All of the records must be set down again word for word.

**Dataset:**
____

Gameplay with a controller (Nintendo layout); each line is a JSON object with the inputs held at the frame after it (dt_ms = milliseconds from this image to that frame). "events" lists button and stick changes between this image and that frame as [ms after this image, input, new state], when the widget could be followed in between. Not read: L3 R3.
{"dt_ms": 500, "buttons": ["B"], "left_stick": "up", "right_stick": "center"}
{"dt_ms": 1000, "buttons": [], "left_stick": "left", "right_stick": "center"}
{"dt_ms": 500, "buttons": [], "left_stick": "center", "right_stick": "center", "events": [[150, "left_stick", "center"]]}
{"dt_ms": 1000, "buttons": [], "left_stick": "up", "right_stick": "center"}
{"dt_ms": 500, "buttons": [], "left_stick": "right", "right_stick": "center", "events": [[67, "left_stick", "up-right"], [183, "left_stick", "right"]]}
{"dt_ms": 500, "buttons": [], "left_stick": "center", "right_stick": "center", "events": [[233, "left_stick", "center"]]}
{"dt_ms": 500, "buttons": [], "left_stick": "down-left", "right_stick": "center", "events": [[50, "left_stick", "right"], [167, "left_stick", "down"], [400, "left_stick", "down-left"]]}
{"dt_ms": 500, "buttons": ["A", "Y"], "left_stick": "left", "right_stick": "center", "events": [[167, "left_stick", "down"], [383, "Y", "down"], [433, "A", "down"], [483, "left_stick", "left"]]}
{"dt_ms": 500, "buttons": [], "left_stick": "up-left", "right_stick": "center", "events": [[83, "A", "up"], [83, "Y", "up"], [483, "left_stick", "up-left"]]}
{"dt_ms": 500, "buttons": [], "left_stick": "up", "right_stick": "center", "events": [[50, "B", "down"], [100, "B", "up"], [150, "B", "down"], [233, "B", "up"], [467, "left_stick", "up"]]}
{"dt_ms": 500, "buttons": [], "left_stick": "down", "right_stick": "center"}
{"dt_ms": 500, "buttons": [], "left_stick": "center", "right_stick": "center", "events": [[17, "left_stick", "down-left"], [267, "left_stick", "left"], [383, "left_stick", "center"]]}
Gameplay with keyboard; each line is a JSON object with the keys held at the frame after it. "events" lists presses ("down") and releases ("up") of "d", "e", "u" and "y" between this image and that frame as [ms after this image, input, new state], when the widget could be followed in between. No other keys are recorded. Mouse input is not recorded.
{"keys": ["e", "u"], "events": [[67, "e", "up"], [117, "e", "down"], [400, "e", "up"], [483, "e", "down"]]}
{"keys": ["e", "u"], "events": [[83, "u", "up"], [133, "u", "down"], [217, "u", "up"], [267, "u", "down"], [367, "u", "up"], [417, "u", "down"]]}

____

**Answer space:**
Gameplay with a controller (Nintendo layout); each line is a JSON object with the inputs held at the frame after it (dt_ms = milliseconds from this image to that frame). "events" lists button and stick changes between this image and that frame as [ms after this image, input, new state], when the widget could be followed in between. Not read: L3 R3.
{"dt_ms": 500, "buttons": ["B"], "left_stick": "up", "right_stick": "center"}
{"dt_ms": 1000, "buttons": [], "left_stick": "left", "right_stick": "center"}
{"dt_ms": 500, "buttons": [], "left_stick": "center", "right_stick": "center", "events": [[150, "left_stick", "center"]]}
{"dt_ms": 1000, "buttons": [], "left_stick": "up", "right_stick": "center"}
{"dt_ms": 500, "buttons": [], "left_stick": "right", "right_stick": "center", "events": [[67, "left_stick", "up-right"], [183, "left_stick", "right"]]}
{"dt_ms": 500, "buttons": [], "left_stick": "center", "right_stick": "center", "events": [[233, "left_stick", "center"]]}
{"dt_ms": 500, "buttons": [], "left_stick": "down-left", "right_stick": "center", "events": [[50, "left_stick", "right"], [167, "left_stick", "down"], [400, "left_stick", "down-left"]]}
{"dt_ms": 500, "buttons": ["A", "Y"], "left_stick": "left", "right_stick": "center", "events": [[167, "left_stick", "down"], [383, "Y", "down"], [433, "A", "down"], [483, "left_stick", "left"]]}
{"dt_ms": 500, "buttons": [], "left_stick": "up-left", "right_stick": "center", "events": [[83, "A", "up"], [83, "Y", "up"], [483, "left_stick", "up-left"]]}
{"dt_ms": 500, "buttons": [], "left_stick": "up", "right_stick": "center", "events": [[50, "B", "down"], [100, "B", "up"], [150, "B", "down"], [233, "B", "up"], [467, "left_stick", "up"]]}
{"dt_ms": 500, "buttons": [], "left_stick": "down", "right_stick": "center"}
{"dt_ms": 500, "buttons": [], "left_stick": "center", "right_stick": "center", "events": [[17, "left_stick", "down-left"], [267, "left_stick", "left"], [383, "left_stick", "center"]]}
Gameplay with keyboard; each line is a JSON object with the keys held at the frame after it. "events" lists presses ("down") and releases ("up") of "d", "e", "u" and "y" between this image and that frame as [ms after this image, input, new state], when the widget could be followed in between. No other keys are recorded. Mouse input is not recorded.
{"keys": ["e", "u"], "events": [[67, "e", "up"], [117, "e", "down"], [400, "e", "up"], [483, "e", "down"]]}
{"keys": ["e", "u"], "events": [[83, "u", "up"], [133, "u", "down"], [217, "u", "up"], [267, "u", "down"], [367, "u", "up"], [417, "u", "down"]]}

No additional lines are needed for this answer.